The cube root of a number is an operation that reverses the effect of cubing a number. In simple terms, finding the cube root of a number is like asking, "What number, when multiplied by itself three times, gives me this original number?" For example, the cube root of 27 is 3, because when you multiply 3 by itself twice (3 \( \times \) 3 \( \times \) 3), you get 27.

Cube roots are important in various mathematical contexts, such as solving cubic equations, understanding geometric problems involving volume, or evaluating function values like in this exercise. When dealing with cube roots:

• They can be positive or negative. For instance, the cube root of -27 is -3 because \(-3 \times -3 \times -3 = -27\).
• If you encounter an expression like \( \sqrt[3]{x-a} \), you're looking at a cube root operation that involves a shift in the input value by \(a\).

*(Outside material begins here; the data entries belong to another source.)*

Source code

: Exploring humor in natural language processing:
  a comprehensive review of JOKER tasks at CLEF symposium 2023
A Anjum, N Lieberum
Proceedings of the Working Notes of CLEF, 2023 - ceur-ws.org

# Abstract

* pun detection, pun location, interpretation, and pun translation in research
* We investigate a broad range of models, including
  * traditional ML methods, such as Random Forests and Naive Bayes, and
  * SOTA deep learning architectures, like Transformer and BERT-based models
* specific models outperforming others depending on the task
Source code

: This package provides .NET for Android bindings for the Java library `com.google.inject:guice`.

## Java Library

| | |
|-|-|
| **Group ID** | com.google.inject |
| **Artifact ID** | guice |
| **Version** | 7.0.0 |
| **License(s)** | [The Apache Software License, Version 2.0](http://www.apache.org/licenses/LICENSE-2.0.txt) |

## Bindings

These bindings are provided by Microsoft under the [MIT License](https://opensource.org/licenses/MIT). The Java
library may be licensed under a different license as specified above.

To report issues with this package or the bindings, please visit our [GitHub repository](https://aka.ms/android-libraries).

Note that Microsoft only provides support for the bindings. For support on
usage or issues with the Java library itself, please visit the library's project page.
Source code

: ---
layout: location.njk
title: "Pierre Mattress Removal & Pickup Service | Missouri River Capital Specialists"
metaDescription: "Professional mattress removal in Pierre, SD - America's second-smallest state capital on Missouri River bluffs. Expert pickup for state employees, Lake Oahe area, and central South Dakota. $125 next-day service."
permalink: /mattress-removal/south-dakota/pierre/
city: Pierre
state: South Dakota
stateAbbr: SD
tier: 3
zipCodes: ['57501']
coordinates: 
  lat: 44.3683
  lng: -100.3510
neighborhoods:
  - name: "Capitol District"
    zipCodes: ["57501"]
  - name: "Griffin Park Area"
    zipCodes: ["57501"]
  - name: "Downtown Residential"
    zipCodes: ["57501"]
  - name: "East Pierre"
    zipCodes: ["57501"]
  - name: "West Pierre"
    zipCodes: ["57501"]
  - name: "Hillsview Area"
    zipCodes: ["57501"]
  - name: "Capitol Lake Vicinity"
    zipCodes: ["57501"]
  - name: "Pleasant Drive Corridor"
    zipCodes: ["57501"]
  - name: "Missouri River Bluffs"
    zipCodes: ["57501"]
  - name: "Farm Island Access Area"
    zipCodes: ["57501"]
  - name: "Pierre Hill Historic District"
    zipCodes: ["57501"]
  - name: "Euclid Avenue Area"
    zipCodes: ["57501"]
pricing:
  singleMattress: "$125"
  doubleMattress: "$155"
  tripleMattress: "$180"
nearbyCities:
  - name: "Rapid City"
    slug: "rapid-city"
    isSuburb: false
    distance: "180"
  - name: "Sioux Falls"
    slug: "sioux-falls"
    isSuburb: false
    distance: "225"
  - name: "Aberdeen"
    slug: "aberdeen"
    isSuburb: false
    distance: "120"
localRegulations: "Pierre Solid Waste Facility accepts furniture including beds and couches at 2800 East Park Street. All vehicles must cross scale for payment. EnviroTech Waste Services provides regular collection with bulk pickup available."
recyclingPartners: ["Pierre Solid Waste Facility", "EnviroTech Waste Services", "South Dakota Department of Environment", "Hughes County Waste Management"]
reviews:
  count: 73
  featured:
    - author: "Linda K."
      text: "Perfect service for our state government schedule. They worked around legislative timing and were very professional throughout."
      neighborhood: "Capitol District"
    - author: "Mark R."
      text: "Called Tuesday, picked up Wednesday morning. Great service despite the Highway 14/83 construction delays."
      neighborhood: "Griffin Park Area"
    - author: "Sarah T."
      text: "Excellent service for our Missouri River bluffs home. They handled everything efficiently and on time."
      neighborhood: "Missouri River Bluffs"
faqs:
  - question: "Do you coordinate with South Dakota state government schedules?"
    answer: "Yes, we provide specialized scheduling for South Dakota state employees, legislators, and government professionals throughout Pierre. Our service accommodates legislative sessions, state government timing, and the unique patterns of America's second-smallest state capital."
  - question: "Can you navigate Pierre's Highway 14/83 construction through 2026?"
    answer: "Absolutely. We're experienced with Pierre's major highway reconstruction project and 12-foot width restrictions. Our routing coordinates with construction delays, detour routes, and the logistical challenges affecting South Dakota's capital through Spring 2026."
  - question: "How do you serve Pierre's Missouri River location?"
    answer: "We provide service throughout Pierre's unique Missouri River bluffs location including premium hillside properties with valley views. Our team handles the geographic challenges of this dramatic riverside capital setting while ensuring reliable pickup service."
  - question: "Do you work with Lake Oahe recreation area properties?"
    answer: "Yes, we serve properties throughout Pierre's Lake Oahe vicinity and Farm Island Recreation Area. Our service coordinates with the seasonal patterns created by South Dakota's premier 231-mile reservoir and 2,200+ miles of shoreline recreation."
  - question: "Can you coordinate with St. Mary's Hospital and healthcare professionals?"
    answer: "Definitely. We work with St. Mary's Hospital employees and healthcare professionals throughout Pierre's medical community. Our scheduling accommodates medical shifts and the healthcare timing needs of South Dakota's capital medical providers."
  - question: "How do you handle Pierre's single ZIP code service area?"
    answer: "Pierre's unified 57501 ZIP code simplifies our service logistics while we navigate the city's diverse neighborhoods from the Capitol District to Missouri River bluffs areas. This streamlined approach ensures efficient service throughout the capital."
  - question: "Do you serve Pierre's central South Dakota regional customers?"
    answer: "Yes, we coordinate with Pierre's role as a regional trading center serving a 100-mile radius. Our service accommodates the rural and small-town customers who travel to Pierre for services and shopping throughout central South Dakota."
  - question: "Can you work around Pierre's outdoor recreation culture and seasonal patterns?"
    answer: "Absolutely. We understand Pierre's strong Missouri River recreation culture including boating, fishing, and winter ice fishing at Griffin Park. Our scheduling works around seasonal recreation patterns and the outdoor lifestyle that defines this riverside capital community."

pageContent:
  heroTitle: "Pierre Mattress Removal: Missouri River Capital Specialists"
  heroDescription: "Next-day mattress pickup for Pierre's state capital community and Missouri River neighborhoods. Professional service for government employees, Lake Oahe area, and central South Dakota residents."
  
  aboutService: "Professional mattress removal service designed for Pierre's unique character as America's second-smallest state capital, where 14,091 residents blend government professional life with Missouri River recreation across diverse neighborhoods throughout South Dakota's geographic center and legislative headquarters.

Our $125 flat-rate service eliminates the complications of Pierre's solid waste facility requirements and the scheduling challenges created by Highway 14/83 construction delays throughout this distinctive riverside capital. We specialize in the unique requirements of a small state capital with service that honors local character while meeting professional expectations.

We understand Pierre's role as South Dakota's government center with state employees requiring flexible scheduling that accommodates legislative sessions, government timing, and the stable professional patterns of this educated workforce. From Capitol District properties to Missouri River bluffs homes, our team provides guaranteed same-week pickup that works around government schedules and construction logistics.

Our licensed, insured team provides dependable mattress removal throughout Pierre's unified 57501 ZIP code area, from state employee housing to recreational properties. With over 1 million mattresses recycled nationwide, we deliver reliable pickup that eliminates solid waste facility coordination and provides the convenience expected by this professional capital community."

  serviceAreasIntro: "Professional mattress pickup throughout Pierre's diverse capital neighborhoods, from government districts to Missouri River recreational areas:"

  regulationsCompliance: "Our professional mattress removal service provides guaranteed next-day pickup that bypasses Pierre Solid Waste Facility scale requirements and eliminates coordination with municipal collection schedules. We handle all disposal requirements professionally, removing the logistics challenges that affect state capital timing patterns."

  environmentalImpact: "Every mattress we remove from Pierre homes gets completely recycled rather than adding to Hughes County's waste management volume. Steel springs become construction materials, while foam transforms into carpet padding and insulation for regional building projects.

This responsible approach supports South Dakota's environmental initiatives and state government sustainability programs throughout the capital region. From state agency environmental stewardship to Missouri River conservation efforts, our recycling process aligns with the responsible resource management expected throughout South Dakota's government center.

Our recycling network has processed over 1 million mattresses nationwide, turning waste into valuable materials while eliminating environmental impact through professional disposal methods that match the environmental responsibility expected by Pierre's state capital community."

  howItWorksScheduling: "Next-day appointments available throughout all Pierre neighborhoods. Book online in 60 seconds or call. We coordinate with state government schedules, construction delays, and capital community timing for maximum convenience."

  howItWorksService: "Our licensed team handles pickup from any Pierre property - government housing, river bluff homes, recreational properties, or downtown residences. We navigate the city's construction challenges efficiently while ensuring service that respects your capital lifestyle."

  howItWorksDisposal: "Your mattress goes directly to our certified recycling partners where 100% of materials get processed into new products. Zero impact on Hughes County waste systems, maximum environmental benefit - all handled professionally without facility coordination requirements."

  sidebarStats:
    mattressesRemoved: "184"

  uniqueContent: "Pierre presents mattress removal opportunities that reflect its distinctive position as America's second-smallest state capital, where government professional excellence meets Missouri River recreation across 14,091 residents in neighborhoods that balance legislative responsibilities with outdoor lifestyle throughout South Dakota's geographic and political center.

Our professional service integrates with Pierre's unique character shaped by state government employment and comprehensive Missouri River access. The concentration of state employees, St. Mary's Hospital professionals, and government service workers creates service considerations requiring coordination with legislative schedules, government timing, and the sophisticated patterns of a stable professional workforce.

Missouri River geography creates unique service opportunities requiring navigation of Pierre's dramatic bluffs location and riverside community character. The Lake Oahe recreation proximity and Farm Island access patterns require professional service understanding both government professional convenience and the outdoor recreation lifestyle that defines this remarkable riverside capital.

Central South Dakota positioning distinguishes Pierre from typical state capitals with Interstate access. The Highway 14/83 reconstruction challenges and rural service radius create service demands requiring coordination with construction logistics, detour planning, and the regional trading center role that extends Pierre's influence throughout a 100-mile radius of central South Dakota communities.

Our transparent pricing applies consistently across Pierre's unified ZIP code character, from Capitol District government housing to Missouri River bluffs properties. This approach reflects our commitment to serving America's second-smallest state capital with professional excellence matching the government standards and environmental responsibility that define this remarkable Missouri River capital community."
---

In our problem, we calculated \( \sqrt[3]{-27} \) and concluded it simplified to -3, which directly comes from understanding how cube roots work.

Substitution is a common algebraic method used to evaluate functions, expressions, or equations. It's like placing a value directly wherever specified by the variable within an expression. This is particularly handy when an equation involves a specific variable value you need to replace. Here's how you can think about substitution:

• Identify where in the equation you need to substitute the variable. In our function \( g(x) = \sqrt[3]{x - 8} \), we substitute \( x = -19 \).
• Replace every place you see that variable in the expression with the specific value. In this case, it involved writing \( g(-19) = \sqrt[3]{-19 - 8} \).
• Work through the algebra as usual to simplify and solve the expression after substitution has taken place.

Substitution is a straightforward yet powerful technique to solve real-world problems as it allows focusing on specific scenarios or data points by setting them directly in the equation.

Simplification is the process of making a mathematical expression easier to understand and work with by reducing it to its simplest form. In the steps given, simplification includes performing basic arithmetic and combining like terms. Here's how it worked in the exercise:

• After completing substitution, we started with \( \sqrt[3]{-19 - 8} \). This is the first step where actual simplification occurred by evaluating \(-19 - 8\).
• We found \(-19 - 8\) equals \(-27\), so \( g(-19) = \sqrt[3]{-27} \).
• Finding \( \sqrt[3]{-27} \) was our last simplification step, arriving at the final answer \(-3\).

Simplification is crucial because it allows us to work with expressions in their most manageable form, making subsequent calculations or interpretations much easier. It is especially useful for reducing complex equations or expressions to a form where insights and results can be easily drawn.